French telecommunications company Iliad has announced that it has ended its attempts to acquire T-Mobile US. Iliad had made an offer to purchase a 56.6 percent stake in T-Mobile at the end of July as part of an effort to enter the U.S. cellular marketplace, but T-Mobile rejected the roughly $15 billion offer.
After this initial rebuff, Iliad worked with a consortium of two leading private equity funds and Tier-1 international banks to improve its offer to $36 per share, but failed to win T-Mobile’s acceptance.
Sprint has added new fee-based single sign-on capabilities for mobile workers to its Google Apps for Business offerings, under a partnership with Ping Identity.
Ping Identity services will provide cloud-based single sign-on capabilities for easier identity management for corporate IT departments, according to Sprint.
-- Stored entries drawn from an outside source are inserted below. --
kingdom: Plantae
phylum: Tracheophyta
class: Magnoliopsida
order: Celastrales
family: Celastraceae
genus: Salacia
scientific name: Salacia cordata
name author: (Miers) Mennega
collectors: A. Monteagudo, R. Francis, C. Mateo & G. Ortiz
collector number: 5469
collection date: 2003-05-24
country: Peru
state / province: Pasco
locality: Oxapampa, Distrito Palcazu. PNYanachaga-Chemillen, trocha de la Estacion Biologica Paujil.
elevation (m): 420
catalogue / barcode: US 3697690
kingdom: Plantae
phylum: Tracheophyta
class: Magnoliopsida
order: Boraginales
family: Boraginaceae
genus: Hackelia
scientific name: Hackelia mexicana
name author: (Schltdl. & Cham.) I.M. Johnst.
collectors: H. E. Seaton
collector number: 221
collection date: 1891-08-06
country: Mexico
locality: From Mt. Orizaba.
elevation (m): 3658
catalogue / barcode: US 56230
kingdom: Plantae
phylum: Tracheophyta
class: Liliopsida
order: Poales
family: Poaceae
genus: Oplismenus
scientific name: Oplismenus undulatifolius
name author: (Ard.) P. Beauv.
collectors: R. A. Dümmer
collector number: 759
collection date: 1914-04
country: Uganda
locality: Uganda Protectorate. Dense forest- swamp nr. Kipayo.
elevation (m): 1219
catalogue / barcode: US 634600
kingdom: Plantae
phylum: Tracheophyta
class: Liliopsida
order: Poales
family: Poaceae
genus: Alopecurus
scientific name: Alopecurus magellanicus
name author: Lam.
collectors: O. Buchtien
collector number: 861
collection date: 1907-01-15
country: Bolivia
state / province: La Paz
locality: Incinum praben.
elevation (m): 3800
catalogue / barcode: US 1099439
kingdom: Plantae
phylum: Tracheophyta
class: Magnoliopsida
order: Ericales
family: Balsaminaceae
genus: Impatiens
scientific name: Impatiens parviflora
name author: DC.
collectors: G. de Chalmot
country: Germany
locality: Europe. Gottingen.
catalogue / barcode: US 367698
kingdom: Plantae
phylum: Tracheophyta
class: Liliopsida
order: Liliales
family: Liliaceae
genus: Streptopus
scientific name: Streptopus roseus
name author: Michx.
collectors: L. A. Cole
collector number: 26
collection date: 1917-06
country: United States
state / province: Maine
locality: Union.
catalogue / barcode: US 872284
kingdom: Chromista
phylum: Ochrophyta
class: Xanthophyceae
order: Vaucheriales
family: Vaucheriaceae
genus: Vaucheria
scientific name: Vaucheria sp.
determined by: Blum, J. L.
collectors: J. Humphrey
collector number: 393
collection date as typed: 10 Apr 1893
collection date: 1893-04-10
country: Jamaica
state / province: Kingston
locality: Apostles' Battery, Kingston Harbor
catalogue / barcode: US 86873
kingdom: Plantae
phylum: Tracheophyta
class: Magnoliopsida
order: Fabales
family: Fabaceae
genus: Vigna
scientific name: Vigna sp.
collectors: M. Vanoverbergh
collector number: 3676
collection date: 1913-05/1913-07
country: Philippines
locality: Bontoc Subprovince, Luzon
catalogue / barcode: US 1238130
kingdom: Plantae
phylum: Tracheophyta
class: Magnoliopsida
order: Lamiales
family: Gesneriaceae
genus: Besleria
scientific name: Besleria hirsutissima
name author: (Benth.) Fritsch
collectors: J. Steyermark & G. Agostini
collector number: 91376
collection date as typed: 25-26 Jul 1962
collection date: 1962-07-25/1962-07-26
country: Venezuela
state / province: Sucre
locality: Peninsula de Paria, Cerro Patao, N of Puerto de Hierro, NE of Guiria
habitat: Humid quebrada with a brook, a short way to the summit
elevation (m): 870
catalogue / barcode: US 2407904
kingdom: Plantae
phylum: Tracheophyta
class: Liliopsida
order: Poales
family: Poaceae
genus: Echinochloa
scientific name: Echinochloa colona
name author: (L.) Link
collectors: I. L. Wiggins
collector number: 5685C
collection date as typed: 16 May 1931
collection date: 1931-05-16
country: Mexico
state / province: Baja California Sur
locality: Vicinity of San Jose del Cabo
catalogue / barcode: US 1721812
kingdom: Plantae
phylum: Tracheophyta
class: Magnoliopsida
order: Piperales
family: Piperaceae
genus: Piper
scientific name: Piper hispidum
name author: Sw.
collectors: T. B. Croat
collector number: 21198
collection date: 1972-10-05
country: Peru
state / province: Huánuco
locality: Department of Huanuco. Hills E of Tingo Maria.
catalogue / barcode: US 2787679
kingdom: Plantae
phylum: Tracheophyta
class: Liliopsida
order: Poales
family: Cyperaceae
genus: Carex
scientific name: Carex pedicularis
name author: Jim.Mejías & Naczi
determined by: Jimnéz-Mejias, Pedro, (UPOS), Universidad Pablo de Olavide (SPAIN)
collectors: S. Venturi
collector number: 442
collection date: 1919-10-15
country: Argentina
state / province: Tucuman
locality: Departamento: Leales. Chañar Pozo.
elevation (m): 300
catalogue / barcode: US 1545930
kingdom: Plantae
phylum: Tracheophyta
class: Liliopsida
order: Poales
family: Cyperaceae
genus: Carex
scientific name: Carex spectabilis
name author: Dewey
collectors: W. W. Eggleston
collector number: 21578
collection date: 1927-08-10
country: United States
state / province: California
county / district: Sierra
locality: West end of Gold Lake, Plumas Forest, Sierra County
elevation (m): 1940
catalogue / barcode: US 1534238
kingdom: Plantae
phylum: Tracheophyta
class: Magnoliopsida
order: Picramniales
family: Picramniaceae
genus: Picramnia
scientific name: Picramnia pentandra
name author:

Company officials said the extra cost of the Ping services—beyond the $5 per month per employee standard fee—will depend on the number of employees enrolled and other factors.
The attack and photo leak known as the “Snappening” against Snapchat users now has a confirmed root cause. Snapsaved.com has admitted to a data breach, which affected 500MB of images.
The Snapsaved.com post confirms that Snapchat itself had not been hacked, and the leaked images do not originate from the Snapchat database. An anonymous researcher claimed in a Pastebin post that the Snapsaved data was provided by a Snapsaved.com site administrator.